037. 記憶
母は、アトをじっと見つめていた。
「アト・・・実はね・・・というか、昔話したけど忘れてると思う話なんだけど・・・」
「はい」
答えながら、アトは自分の記憶力にがっかりしていた。まさか自分がそんなに物覚えが悪かったとは。
「あなた・・・」
母は、天を仰いだ。「・・・まぁ良いか」
「え」
まぁ良いかとはどういうことだ。
「まぁ、とにかくあなたなら大丈夫! お願いするわね」
ここは勇気を出してしっかり確認しておいたほうが良い、と、アトは感じた。
「何か、必要なことが僕は分かっていないみたいなんですが」
「だって・・・どうせ、話してもまた忘れちゃうんだもの。
あ、でも、それはあなたのせいじゃないのよ。仕方の無い事だもの」
そのあたりからして良く分からない。
アトはため息をついた。
とにかく、すぐに旅に出る必要があるという事だけは分かったが―・・・。
ん?
アトは気がついた。
何かがおかしい。
「待ってください、母上。
僕は―・・・どこを探せば―・・・どこに行けば良いのですか」
母は真面目にアトの目を見つめた。「良い所に気がついたわね」
真面目にふざけているのだろうか、この母は。
「普通の人には、行きにくい場所があるのよ」
母は、真剣に、言っていた。
「でも―」
何故だか続きが分かった気がした。
「僕には、行ける、と―?」
「そう」母は頷いた。
まさか―・・・。
「まさか、この、腕が、それに関わっていますか?」
母は、頷いた。
「・・・まさか、思い出したの?」
「え・・・」
アトは自分自身が分からない気持ちになった。
色んな事を、自分はすでに知っている― いや、知っていたはず―・・・らしい。
「あなたに行ける場所があるのは本当よ。
そして、あなたが、それをしても良いと、選んだの」
「でも、僕は、覚えてないのですが― 母上」
「そうよ。でも、それも、あなたが選ぶ事になった原因の一つなのよ」
何だ。何か、堂々巡りで―・・・。
「でも、私が、ここにいるわ。あなたの支えになれるわ」
母が、全て分かっているように頷いてくれたが、アトにはさっぱり―・・・分からなかった。
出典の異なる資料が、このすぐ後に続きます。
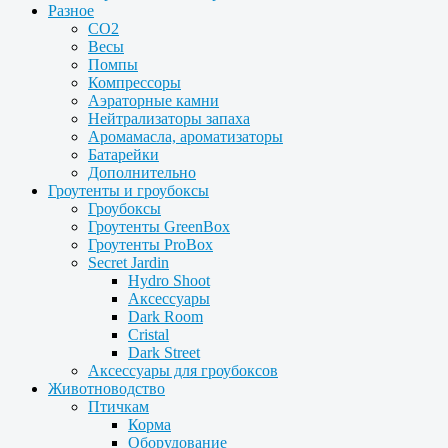
Разное
CO2
Весы
Помпы
Компрессоры
Аэраторные камни
Нейтрализаторы запаха
Аромамасла, ароматизаторы
Батарейки
Дополнительно
Гроутенты и гроубоксы
Гроубоксы
Гроутенты GreenBox
Гроутенты ProBox
Secret Jardin
Hydro Shoot
Аксессуары
Dark Room
Cristal
Dark Street
Аксессуары для гроубоксов
Животноводство
Птичкам
Корма
Оборудование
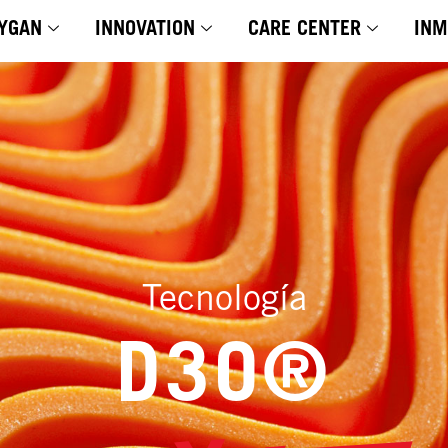
YGAN
INNOVATION
CARE CENTER
INM
Tecnología
D3O®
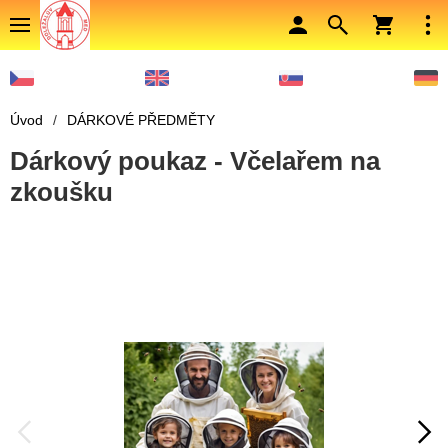
Úvod
/
DÁRKOVÉ PŘEDMĚTY
Dárkový poukaz - Včelařem na
zkoušku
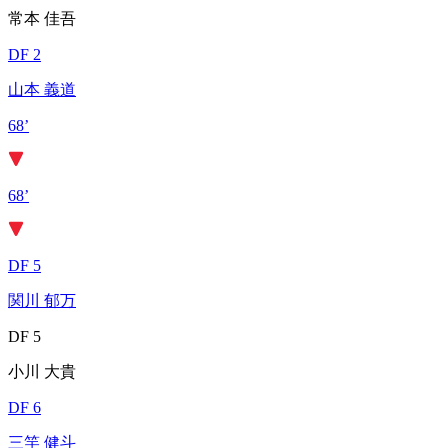
常本 佳吾
DF 2
山本 義道
68’
68’
DF 5
関川 郁万
DF 5
小川 大貴
DF 6
三竿 健斗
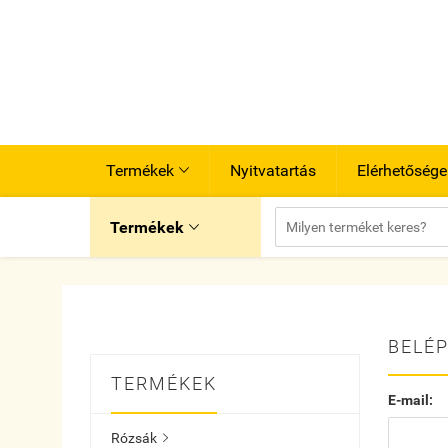
Termékek
Nyitvatartás
Elérhetősége

Termékek

BELÉP
TERMÉKEK
E-mail:
Rózsák

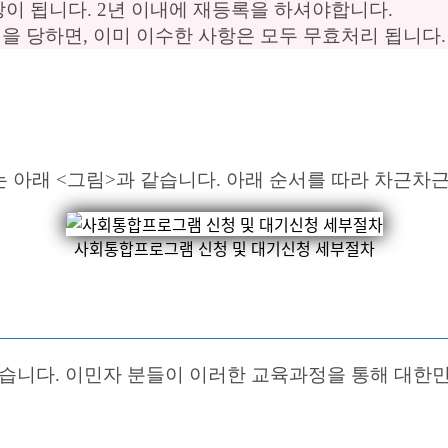
상이 됩니다. 2년 이내에 재등록을 하셔야합니다.
제적을 당하면, 이미 이수한 사항은 모두 무효처리 됩니다.
 아래 <그림>과 같습니다. 아래 순서를 따라 차근차
사회통합프로그램 신청 및 대기신청 세부절차
니다. 이민자 분들이 이러한 교육과정을 통해 대한민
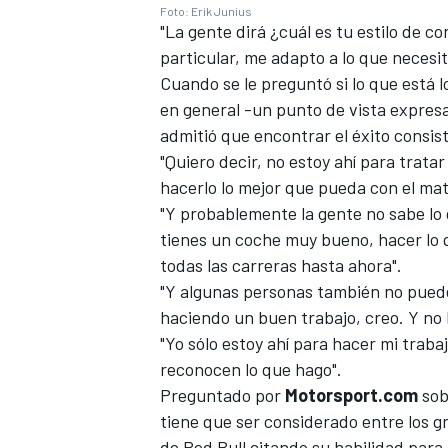
Foto: Erik Junius
"La gente dirá ¿cuál es tu estilo de c
particular, me adapto a lo que necesit
Cuando se le preguntó si lo que está
en general -un punto de vista expres
admitió que encontrar el éxito consis
"Quiero decir, no estoy ahí para trata
hacerlo lo mejor que pueda con el mate
"Y probablemente la gente no sabe lo q
tienes un coche muy bueno, hacer lo
todas las carreras hasta ahora".
MÁS CATEGORÍAS
"Y algunas personas también no pued
haciendo un buen trabajo, creo. Y no h
"Yo sólo estoy ahí para hacer mi trab
reconocen lo que hago".
Preguntado por
Motorsport.com
sob
tiene que ser considerado entre los g
de Red Bull citando su habilidad para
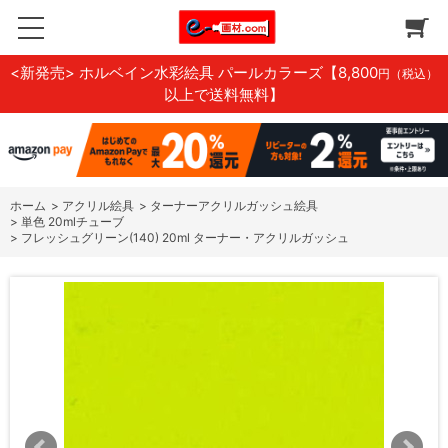
<新発売> ホルベイン水彩絵具 パールカラーズ
【8,800
円（税込）
以上で送料無料】
ホーム
>
アクリル絵具
>
ターナーアクリルガッシュ絵具
>
単色 20mlチューブ
>
フレッシュグリーン(140) 20ml ターナー・アクリルガッシュ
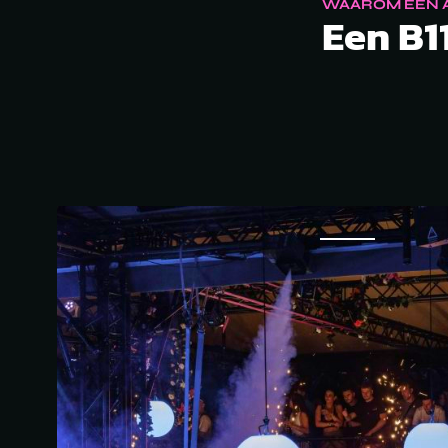
WAAROM EEN A
Een B11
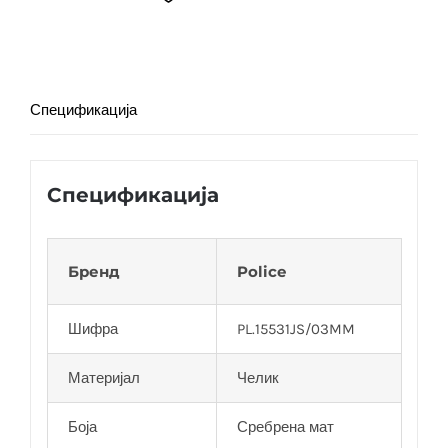
количина
Спецификација
Спецификација
Бренд
Police
Шифра
PL.15531JS/03MM
Материјал
Челик
Боја
Сребрена мат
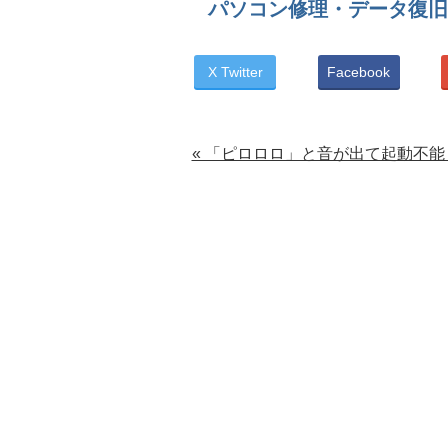
パソコン修理・データ復旧
X Twitter
Facebook
« 「ピロロロ」と音が出て起動不能 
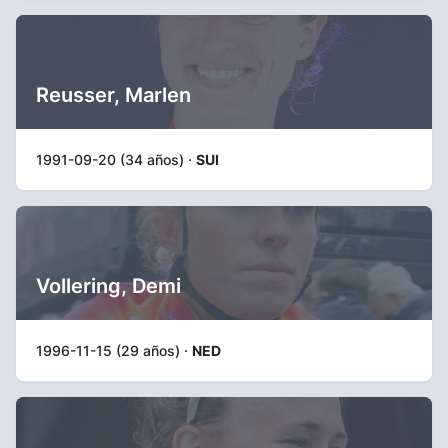
Reusser, Marlen
1991-09-20 (34 años) ·
SUI
Vollering, Demi
1996-11-15 (29 años) ·
NED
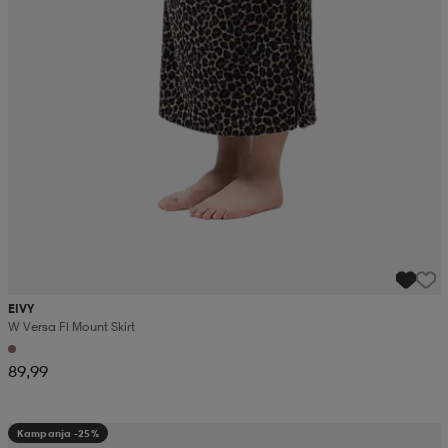
EIVY
W Versa Fl Mount Skirt
89,99
Kampanja -25%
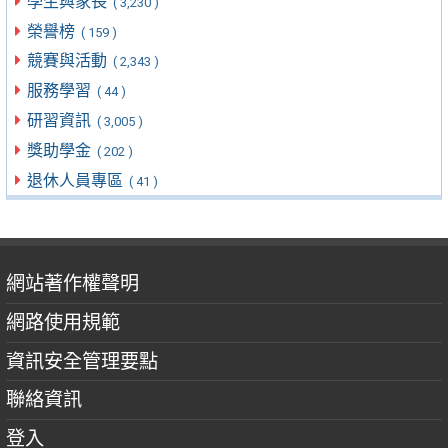
學生與家長
( 3,230 )
榮譽榜
( 159 )
競賽與活動
( 2,343 )
服務學習
( 44 )
研習資訊
( 3,005 )
獎助學金
( 202 )
退休人員專區
( 41 )
網站著作權聲明
網路使用規範
資訊安全管理要點
聯絡資訊
登入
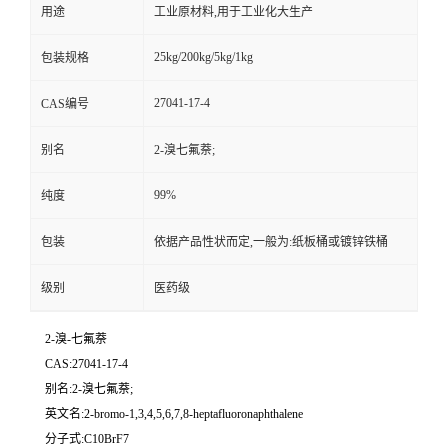
用途
工业原材料,用于工业化大生产
25kg/200kg/5kg/1kg
包装规格
27041-17-4
CAS编号
别名
2-溴七氟萘;
99%
纯度
包装
依据产品性状而定,一般为:纸板桶或镀锌铁桶
级别
医药级
2-溴-七氟萘
CAS:27041-17-4
别名:2-溴七氟萘;
英文名:2-bromo-1,3,4,5,6,7,8-heptafluoronaphthalene
分子式:C10BrF7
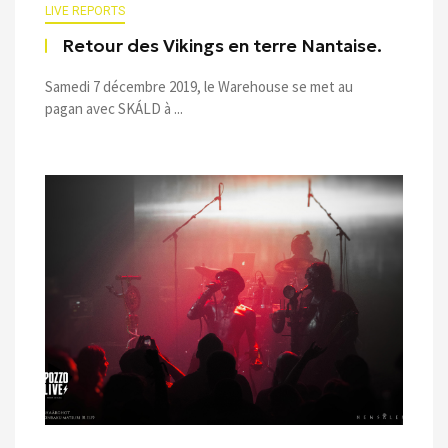
LIVE REPORTS
Retour des Vikings en terre Nantaise.
Samedi 7 décembre 2019, le Warehouse se met au
pagan avec SKÁLD à ...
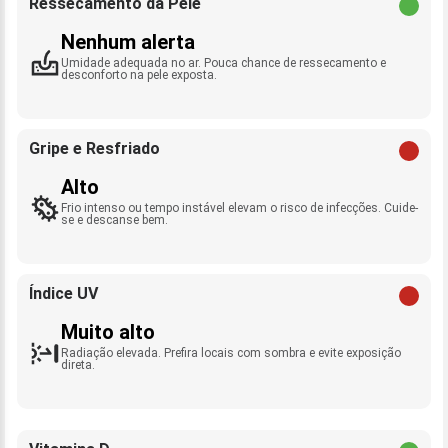
Ressecamento da Pele
Nenhum alerta
Umidade adequada no ar. Pouca chance de ressecamento e
desconforto na pele exposta.
Gripe e Resfriado
Alto
Frio intenso ou tempo instável elevam o risco de infecções. Cuide-
se e descanse bem.
Índice UV
Muito alto
Radiação elevada. Prefira locais com sombra e evite exposição
direta.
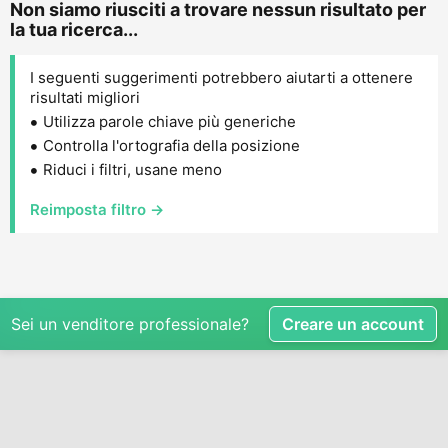
Non siamo riusciti a trovare nessun risultato per
la tua ricerca...
I seguenti suggerimenti potrebbero aiutarti a ottenere
risultati migliori
Utilizza parole chiave più generiche
Controlla l'ortografia della posizione
Riduci i filtri, usane meno
Reimposta filtro →
Sei un venditore professionale?
Creare un account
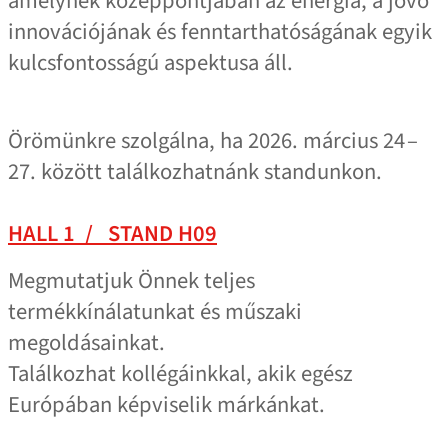
amelynek középpontjában az energia, a jövő
innovációjának és fenntarthatóságának egyik
kulcsfontosságú aspektusa áll.
Örömünkre szolgálna, ha 2026. március 24 –
27. között találkozhatnánk standunkon.
HALL 1 / STAND H09
Megmutatjuk Önnek teljes
termékkínálatunkat és műszaki
megoldásainkat.
Találkozhat kollégáinkkal, akik egész
Európában képviselik márkánkat.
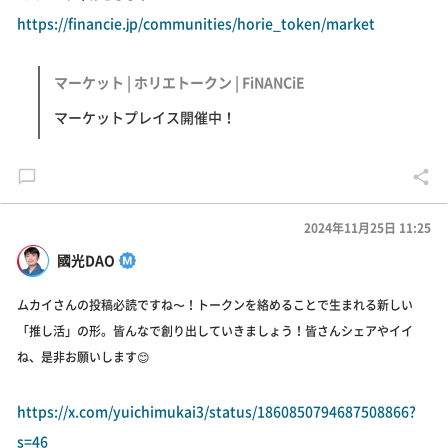
https://financie.jp/communities/horie_token/market
マーケット | ホリエトークン | FiNANCiE
マーケットプレイス開催中！
2024年11月25日 11:25
國光DAO
ムカイさんの投稿必読ですね〜！トークンを絡めることで生まれる新しい
「推し活」の形。皆んなで創り出していきましょう！皆さんシェアやイイ
ね、是非お願いします😊
https://x.com/yuichimukai3/status/1860850794687508866?
s=46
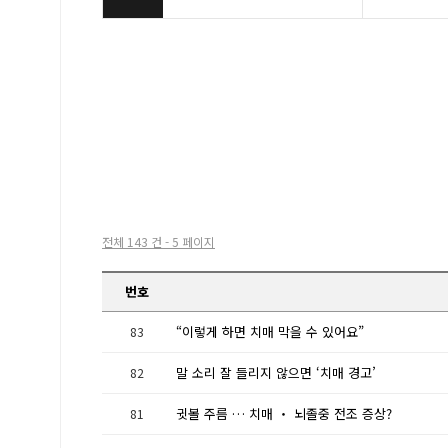
전체 143 건 - 5 페이지
번호
“이렇게 하면 치매 막을 수 있어요”
83
말 소리 잘 들리지 않으면 ‘치매 경고’
82
귓볼 주름 … 치매 ‧ 뇌졸중 전조 증상?
81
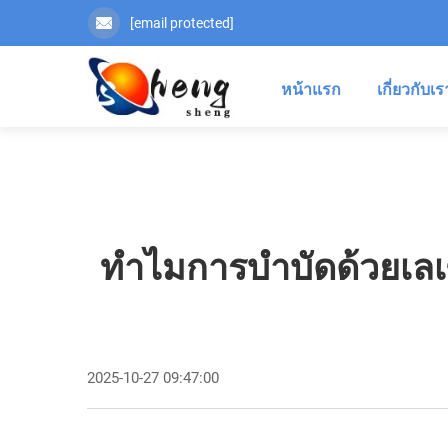
[email protected]
หน้าแรก
เกี่ยวกับเร
ทำไมการบำบัดด้วยเลเ
2025-10-27 09:47:00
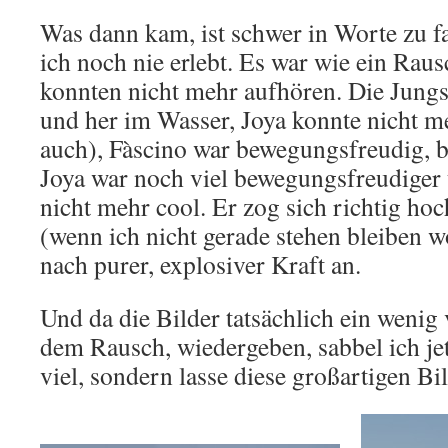
Was dann kam, ist schwer in Worte zu f
ich noch nie erlebt. Es war wie ein Raus
konnten nicht mehr aufhören. Die Jungs 
und her im Wasser, Joya konnte nicht me
auch), Fàscino war bewegungsfreudig, bl
Joya war noch viel bewegungsfreudiger
nicht mehr cool. Er zog sich richtig hoc
(wenn ich nicht gerade stehen bleiben wo
nach purer, explosiver Kraft an.
Und da die Bilder tatsächlich ein weni
dem Rausch, wiedergeben, sabbel ich jet
viel, sondern lasse diese großartigen Bi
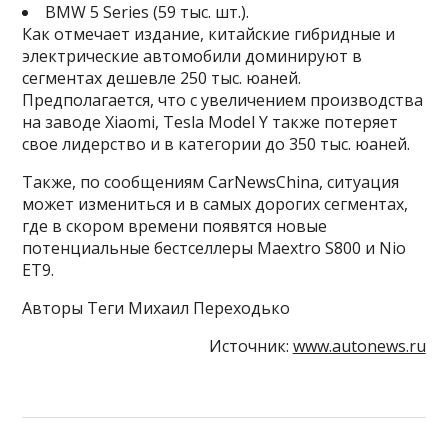
BMW 5 Series (59 тыс. шт.).
Как отмечает издание, китайские гибридные и
электрические автомобили доминируют в
сегментах дешевле 250 тыс. юаней.
Предполагается, что с увеличением производства
на заводе Xiaomi, Tesla Model Y также потеряет
свое лидерство и в категории до 350 тыс. юаней.
Также, по сообщениям CarNewsChina, ситуация
может измениться и в самых дорогих сегментах,
где в скором времени появятся новые
потенциальные бестселлеры Maextro S800 и Nio
ET9.
Авторы Теги Михаил Переходько
Источник:
www.autonews.ru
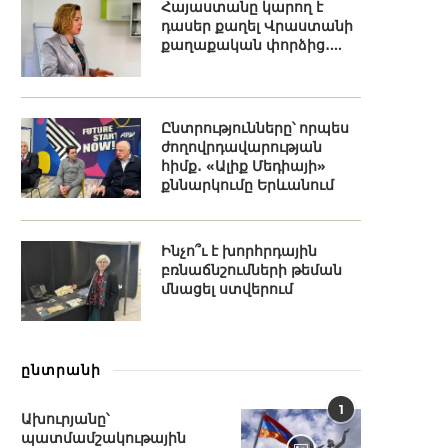
Հայաստանը կարող է
դասեր քաղել Վրաստանի
քաղաքական փորձից․...
Ընտրությունները՝ որպես
ժողովրդավարության
հիմք․ «Ալիք Մեդիայի»
քննարկումը Երևանում
Ինչո՞ւ է խորհրդային
բռնաճնշումների թեման
մնացել ստվերում
ընտրանի
1
Ախուրյանը՝
պատմամշակութային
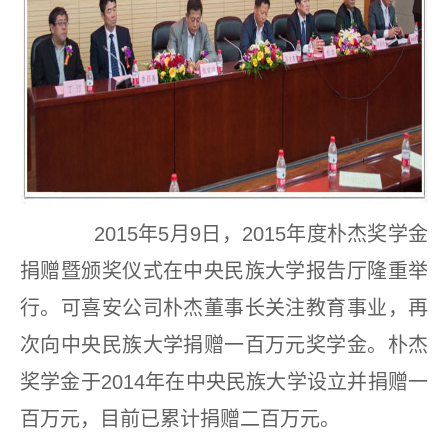
2015年5月9日，2015年度朴杰奖学金
捐赠暨颁奖仪式在中央民族大学报告厅隆重举
行。可喜安公司朴杰董事长关注教育事业，再
次向中央民族大学捐赠一百万元奖学金。朴杰
奖学金于2014年在中央民族大学设立并捐赠一
百万元，目前已累计捐赠二百万元。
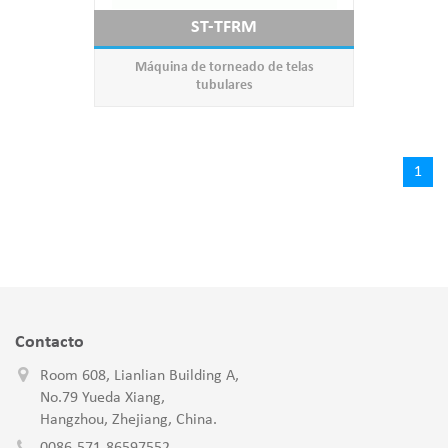
ST-TFRM
Máquina de torneado de telas
tubulares
1
Contacto
Room 608, Lianlian Building A,
No.79 Yueda Xiang,
Hangzhou, Zhejiang, China.
0086-571-86597552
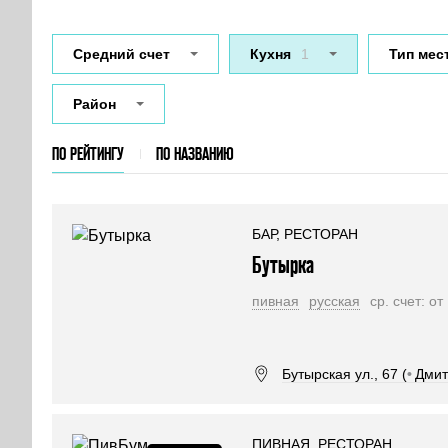
Средний счет
Кухня
1
Тип мес
Район
ПО РЕЙТИНГУ
ПО НАЗВАНИЮ
БАР, РЕСТОРАН
Бутырка
пивная
русская
ср. счет: о
Бутырская ул., 67 (
•
Дмит
ПИВНАЯ, РЕСТОРАН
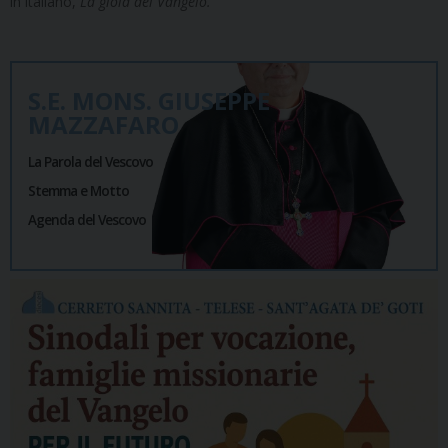
in italiano,
La gioia del Vangelo.
S.E. MONS. GIUSEPPE
MAZZAFARO
La Parola del Vescovo
Stemma e Motto
Agenda del Vescovo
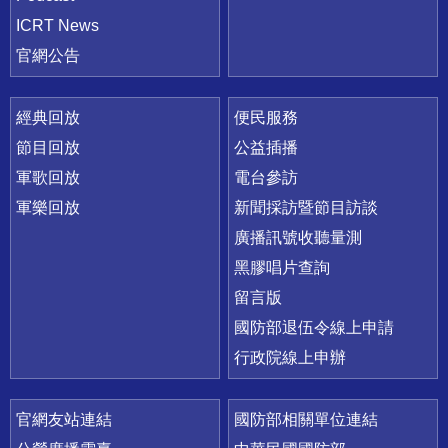
ICRT News
官網公告
經典回放
便民服務
節目回放
公益插播
軍歌回放
電台參訪
軍樂回放
新聞採訪暨節目訪談
廣播訊號收聽量測
黑膠唱片查詢
留言版
國防部退伍令線上申請
行政院線上申辦
官網友站連結
國防部相關單位連結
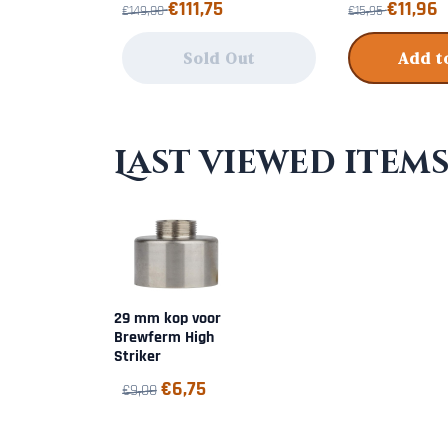
From 149,00 for 111,75
From 15,95 for 1
€111,75
€11,96
€149,00
€15,95
Sold Out
Add t
Last viewed item
29 mm kop voor
Brewferm High
Striker
€
6,75
€
9,00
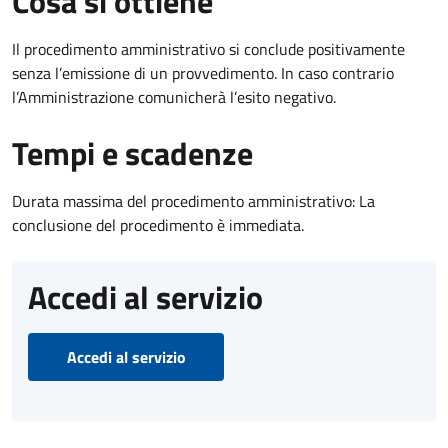
Cosa si ottiene
Il procedimento amministrativo si conclude positivamente
senza l’emissione di un provvedimento. In caso contrario
l’Amministrazione comunicherà l’esito negativo.
Tempi e scadenze
Durata massima del procedimento amministrativo: La
conclusione del procedimento è immediata.
Accedi al servizio
Accedi al servizio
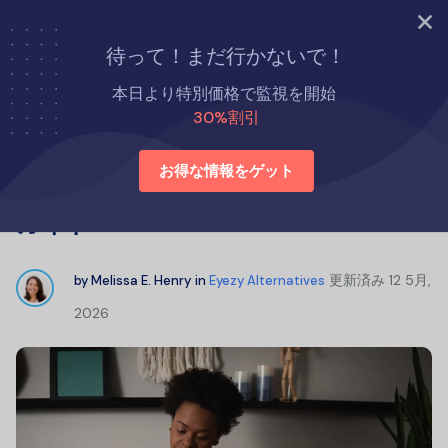
今すぐ試す
待って！まだ行かないで！
ホーム
Eyezyの代替品
本日より特別価格で監視を開始
携帯電話モニタリングアプリ：簡単ガイド
30%割引
お得な情報をゲット
携帯電話モニタリングアプリ：簡単
ガイド
更新済み
12 5月,
by
Melissa E. Henry
in
Eyezy Alternatives
2026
仕方ないような気持ちで、アトは、自分の予定を確認する事にした。
「僕は、どこに行けば良いのです?」
「あそこから行けるわ。私たちが暮らしているところとは、全く違う場所よ」
母は、暖炉を目で指した。
「そのペンダント、失くさないように気をつけなさい。
私と、クリスティンが、あなたと会話をするのに必要だから」
「クリスティン?」
先ほど確認された名前だ。
知っているかと聞かれたが―そんな子、クラスには居ない―。別の学年にしても・・・。
「居なくなった女の子と親しい子よ」
アトと母は暖炉―のように見える―の前まで歩み寄った。
「普通は行けない世界に、女の子が迷い込んでしまったみたいなの。
もしかして、今すぐに向かえば、ウロウロオロオロしているその子を見つけられるかもしれないわ。
人助けよ、アトロス」
「・・・」
アトは気がついた。これは、明日、明日の朝に出立、とか言うレベルの「今すぐ」ではないのだと。
とりあえず、行って、見てこようー・・・。すぐに動いたほうが、良い様子だ。